Written task: Turn the records from the line with "Rendered at 1500 by 1125 pixels." up to and including the line with "text_box [70, 268, 1465, 1083]" into a numbered list, leaving out blank lines.

Raw data:

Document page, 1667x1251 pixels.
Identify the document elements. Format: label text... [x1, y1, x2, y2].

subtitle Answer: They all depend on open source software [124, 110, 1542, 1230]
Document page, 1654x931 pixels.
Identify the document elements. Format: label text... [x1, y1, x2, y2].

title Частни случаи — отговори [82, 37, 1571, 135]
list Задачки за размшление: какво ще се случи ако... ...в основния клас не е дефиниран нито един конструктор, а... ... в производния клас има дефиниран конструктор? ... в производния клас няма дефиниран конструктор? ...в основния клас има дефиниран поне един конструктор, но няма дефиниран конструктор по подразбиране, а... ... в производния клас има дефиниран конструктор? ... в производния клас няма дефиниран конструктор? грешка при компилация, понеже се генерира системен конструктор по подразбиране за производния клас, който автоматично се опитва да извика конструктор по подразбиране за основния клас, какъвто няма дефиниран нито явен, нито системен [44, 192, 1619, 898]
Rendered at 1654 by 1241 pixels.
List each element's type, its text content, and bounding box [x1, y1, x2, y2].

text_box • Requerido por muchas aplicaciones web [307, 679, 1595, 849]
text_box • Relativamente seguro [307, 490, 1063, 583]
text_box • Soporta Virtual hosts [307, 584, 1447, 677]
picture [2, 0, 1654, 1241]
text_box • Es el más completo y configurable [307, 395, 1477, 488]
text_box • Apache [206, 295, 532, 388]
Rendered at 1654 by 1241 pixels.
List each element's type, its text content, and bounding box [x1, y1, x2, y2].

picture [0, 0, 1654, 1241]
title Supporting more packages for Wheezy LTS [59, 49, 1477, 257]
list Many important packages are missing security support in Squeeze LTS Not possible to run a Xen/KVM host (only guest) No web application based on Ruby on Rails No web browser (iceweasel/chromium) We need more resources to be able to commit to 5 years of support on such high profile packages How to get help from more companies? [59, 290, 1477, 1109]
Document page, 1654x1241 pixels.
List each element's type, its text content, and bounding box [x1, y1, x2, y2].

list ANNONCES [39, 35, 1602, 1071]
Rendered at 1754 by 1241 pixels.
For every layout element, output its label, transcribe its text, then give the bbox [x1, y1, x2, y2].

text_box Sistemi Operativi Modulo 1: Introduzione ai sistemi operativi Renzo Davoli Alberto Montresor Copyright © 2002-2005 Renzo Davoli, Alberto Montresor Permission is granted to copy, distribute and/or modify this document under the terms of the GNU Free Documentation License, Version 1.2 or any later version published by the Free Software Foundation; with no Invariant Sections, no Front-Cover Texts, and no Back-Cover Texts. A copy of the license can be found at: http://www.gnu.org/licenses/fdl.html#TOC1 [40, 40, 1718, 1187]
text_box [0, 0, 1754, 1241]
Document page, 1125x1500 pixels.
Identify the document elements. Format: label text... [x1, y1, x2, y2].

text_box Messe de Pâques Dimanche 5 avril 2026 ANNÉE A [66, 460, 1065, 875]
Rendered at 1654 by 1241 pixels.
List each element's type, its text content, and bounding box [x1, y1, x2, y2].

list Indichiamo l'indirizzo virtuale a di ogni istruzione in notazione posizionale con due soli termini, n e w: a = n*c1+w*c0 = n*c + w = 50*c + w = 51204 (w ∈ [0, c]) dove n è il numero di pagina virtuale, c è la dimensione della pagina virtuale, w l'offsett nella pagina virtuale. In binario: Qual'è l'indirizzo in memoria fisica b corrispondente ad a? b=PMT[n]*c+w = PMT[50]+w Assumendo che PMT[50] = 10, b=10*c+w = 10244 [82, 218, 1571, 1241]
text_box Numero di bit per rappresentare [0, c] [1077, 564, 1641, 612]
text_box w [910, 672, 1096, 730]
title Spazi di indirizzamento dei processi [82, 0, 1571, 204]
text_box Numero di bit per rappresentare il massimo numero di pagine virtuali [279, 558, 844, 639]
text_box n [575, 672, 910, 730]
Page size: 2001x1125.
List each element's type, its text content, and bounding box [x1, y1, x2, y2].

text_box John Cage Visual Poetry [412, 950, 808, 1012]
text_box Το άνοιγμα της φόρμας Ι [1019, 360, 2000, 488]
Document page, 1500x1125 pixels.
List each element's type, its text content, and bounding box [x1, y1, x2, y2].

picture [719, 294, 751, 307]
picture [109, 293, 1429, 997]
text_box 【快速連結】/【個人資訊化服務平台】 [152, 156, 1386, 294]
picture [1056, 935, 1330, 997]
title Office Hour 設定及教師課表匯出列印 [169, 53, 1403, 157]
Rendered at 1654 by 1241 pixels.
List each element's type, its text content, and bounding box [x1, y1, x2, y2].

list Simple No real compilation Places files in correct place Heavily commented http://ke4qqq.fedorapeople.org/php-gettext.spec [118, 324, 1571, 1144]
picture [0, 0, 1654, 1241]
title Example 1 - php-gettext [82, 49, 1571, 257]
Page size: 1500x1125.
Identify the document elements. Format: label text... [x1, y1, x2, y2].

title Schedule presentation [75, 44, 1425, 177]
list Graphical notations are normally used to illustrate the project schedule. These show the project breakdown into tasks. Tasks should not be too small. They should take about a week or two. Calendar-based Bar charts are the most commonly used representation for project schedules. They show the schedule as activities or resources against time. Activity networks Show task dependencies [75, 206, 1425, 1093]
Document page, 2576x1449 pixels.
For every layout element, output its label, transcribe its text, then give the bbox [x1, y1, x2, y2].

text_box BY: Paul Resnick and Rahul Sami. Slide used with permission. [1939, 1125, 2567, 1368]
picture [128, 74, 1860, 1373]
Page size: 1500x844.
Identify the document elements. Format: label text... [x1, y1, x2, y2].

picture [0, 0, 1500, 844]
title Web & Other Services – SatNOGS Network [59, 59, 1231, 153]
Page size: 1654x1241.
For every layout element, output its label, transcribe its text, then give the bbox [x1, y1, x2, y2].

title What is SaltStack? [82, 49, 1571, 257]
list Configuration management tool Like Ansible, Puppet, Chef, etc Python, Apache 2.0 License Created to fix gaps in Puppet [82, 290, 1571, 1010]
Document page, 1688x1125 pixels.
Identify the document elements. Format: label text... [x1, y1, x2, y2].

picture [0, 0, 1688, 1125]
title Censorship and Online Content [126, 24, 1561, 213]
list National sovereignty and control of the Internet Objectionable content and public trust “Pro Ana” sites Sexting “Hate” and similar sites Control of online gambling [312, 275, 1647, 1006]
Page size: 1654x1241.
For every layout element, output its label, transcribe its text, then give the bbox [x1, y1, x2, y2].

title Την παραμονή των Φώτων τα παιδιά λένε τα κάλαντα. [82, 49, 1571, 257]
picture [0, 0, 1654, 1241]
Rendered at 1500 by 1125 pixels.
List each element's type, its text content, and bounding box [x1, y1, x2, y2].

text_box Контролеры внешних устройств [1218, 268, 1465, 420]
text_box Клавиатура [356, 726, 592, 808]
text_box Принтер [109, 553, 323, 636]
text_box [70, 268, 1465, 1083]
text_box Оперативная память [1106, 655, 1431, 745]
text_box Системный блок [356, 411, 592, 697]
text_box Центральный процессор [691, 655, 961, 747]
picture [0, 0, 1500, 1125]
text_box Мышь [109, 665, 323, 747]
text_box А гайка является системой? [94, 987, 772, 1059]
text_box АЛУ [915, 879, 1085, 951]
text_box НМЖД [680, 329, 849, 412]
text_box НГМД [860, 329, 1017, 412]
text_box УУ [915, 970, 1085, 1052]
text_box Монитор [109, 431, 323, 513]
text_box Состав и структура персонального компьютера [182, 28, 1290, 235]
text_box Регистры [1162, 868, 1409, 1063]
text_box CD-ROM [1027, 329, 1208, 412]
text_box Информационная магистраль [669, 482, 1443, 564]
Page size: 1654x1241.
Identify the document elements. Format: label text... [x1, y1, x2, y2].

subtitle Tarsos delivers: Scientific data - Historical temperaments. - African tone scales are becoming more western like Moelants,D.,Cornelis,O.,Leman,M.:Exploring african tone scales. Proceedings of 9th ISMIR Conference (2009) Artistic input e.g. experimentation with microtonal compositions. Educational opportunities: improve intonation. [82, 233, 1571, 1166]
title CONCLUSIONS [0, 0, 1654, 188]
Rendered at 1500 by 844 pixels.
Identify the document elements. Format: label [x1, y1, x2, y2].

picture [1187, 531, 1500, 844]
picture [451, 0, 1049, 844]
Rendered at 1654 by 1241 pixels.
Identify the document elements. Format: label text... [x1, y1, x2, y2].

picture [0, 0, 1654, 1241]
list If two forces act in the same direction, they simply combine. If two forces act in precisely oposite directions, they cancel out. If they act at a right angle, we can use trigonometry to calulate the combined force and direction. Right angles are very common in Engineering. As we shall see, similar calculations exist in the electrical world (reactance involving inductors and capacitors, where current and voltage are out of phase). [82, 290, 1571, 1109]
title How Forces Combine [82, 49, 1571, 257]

Task result:
1. Rendered at 1500 by 1125 pixels.
2. List each element's type, its text content, and bounding box [x1, y1, x2, y2].
3. text_box Контролеры внешних устройств [1218, 268, 1465, 420]
4. text_box Клавиатура [356, 726, 592, 808]
5. text_box Принтер [109, 553, 323, 636]
6. text_box [70, 268, 1465, 1083]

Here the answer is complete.